3 Ous wanna steal your shit. The more awesome rich-guy stuff you get, the more people covet it. Then they break in your spot, stab you in the eye and steal the fuckin’ shit. Like a diamond-encrusted Glock. Only a rich guy would have one of those. And if you had one, I would rob that fuckin’ thing from you. One time.

4 You become a ponce. When you’re rich, you develop sophisticated tastes, which makes you want to hang out with other rich cats. Pretty soon you start thinking you’re better than everybody else. Which you’re not. You’re just a rich ponce. That’s why being rich is a fuck-up!

5 It seems like a good idea. Even though being rich is a fuck-up, it looks fuckin’ sweet. So everybody wants to be rich. That turns society into a materialistic, superficial, selfish bitch-fest where everyone’s out to schnaai money off each other, at whatever cost.  And where is the love? Not here. It’s a fuck-up.

6 You work your poes off. In order to get rich, you have to work like a bastard non-stop. By the time you eventually get rich, you’re such a workaholic that you can’t stop. So you neglect your family, have no time to enjoy your bucks and you peg of a stress-ulcer at 51.

7 You’ll go to hell. The moral decay will fuck you. Because you’ve spent your life accumulating your fortune, you’ll do almost anything to avoid losing it. That will mean lying, embezzling, bribing okes, suppressing evidence and all kinds of other kak stuff. It’s a fuck-up.

8 No one digs you, bru. They just hang with you for your bucks. Every babe who pomps you is hoping to score a X5 out of you, every lightie who’s polite to you hopes you put them in your will, and your so called chinas only want you to buy them ales and a R500 ticket for the lucky draw at the Bowls Club.
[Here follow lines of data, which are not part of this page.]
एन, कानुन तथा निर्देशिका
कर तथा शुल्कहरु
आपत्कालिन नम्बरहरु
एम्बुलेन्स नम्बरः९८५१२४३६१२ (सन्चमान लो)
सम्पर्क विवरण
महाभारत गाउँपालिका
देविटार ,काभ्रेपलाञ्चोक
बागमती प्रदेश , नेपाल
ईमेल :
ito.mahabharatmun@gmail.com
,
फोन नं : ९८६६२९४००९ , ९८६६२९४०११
9 You gonna get the clap. Precisely because you’re so rich and women only want you for mercenary reasons, you will be able to have sex with all manner of promiscuous individuals. You will have clap within a month of making your first billion. If not the chivy. It’s a fuck-up.

10 You’ll never be truly happy. You’ll never again know the simple pleasure of having a chat about Boks’ chances in the Tri-Nations while getting a lift from the Radium to Max-X in Edenvale with a oke you bummed a smoke off in the bogs. And that, sir, is a bit of a fuck-up.

1 comment:

bianca holmes said...

Hahaha love it!!! Going to make my dad read it!